- **Supplied text**:
#####

Glass, sixty-seven, leads the Synthetic Biology and Bioenergy Group, at the J. Craig Venter Institute, which occupies an artfully modern building set on a hill in San Diego. In the early two-thousands, when the minimal-cell project began, the field of genomics was only a few decades old. Biologists were sequencing DNA from every creature they could find—virus, bacterium, lab rat, human—and drowning in the data. J. Craig Venter, an instrumental player in efforts to sequence the human genome, felt a need to simplify. Why not create a cell with as few genes as possible, and use it as a model organism? If you wanted to understand a more complicated biological process, you could add the genes for it to your minimal cell. Their function would be easier to comprehend against a comparatively blank canvas.


Venter assembled a team of biologists that included Glass, who was one of the world’s leading experts on a bacterium called Mycoplasma. “If you went to the zoo and lined up all the mammals and swabbed their urogenital tracts, you would find that each of them has some mycoplasma,” Glass told me. Because the bacteria live in such a nutrient-rich environment, they rarely have to forage for food, or even do much to digest it; their lack of a sophisticated metabolism allows them to have the smallest known genome of any free-living organism. The researchers bombarded millions of these cells with special genes called transposons, which randomly splice themselves into a DNA strand, disrupting any gene they happen to land inside. Many of the bacteria died from this treatment, and the researchers sequenced the genomes of those which survived. It was like examining fighter planes that have returned from war: if you never saw bullet holes in the fuel tank, you knew that damage there was always fatal. By 2016, after a few revisions, they had devised a minimal Mycoplasma genome half the size of the original. A researcher named Carole Lartigue spent years during her postdoc solving the daunting problem of implanting the genome in a cell. The bacterium that eventually resulted from the work was called JCVI-syn3.0. It was an engine bolted to some wheels.

#####

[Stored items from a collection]

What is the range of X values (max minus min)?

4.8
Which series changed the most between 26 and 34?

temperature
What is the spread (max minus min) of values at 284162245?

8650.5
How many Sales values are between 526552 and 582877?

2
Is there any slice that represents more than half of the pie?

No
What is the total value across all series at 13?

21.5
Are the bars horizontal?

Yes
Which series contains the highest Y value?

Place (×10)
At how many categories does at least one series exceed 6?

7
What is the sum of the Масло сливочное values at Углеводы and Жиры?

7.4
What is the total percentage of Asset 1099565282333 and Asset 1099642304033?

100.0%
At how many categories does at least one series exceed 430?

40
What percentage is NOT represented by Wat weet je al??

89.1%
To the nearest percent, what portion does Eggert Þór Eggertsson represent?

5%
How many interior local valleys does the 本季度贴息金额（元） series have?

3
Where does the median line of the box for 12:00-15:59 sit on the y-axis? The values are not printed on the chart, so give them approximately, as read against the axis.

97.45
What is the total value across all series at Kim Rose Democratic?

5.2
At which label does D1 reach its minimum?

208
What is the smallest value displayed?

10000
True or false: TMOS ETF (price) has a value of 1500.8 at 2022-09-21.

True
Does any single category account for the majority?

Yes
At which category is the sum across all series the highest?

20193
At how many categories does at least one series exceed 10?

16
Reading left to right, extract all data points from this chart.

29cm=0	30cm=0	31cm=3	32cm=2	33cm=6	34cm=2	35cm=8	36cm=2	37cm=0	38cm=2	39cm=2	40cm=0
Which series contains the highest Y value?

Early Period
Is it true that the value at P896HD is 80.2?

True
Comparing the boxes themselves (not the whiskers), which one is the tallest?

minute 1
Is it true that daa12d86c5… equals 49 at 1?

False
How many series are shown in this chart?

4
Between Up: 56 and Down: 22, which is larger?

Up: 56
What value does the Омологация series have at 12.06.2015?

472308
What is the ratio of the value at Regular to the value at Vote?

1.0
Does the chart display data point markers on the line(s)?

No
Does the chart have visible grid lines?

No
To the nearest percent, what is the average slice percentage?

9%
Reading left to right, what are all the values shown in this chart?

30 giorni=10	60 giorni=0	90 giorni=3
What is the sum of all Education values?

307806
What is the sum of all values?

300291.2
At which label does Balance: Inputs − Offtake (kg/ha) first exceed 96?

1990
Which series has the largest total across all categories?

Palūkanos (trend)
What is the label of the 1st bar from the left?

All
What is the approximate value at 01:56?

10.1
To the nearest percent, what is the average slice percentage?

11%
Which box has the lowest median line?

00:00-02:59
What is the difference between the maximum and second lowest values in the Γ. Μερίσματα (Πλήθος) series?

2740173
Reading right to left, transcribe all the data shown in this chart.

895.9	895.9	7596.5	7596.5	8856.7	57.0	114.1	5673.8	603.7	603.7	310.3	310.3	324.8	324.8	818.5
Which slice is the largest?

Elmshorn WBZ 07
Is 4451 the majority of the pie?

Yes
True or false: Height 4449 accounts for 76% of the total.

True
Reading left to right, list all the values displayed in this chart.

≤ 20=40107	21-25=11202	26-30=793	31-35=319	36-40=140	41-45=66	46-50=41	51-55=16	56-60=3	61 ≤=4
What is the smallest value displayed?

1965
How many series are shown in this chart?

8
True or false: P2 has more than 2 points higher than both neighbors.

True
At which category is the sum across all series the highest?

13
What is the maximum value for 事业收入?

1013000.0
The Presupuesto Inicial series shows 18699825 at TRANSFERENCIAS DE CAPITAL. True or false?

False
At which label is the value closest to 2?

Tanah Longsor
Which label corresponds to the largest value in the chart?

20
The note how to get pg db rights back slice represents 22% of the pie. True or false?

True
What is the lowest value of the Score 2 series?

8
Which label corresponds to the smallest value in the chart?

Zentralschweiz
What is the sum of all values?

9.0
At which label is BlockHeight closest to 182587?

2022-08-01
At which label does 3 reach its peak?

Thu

#####

- **Questions to answer**:
1. List the creatures the minimal-cell text names as sources of DNA that biologists were sequencing.
2. Translate this sentence from the minimal-cell text into Spanish: "The bacterium that eventually resulted from the work was called JCVI-syn3.0."
Rely only on the minimal-cell text, not on the records.

- **Solutions to each task**:
1. Virus, bacterium, lab rat, human

2. La bacteria que finalmente resultó del trabajo se llamó JCVI-syn3.0.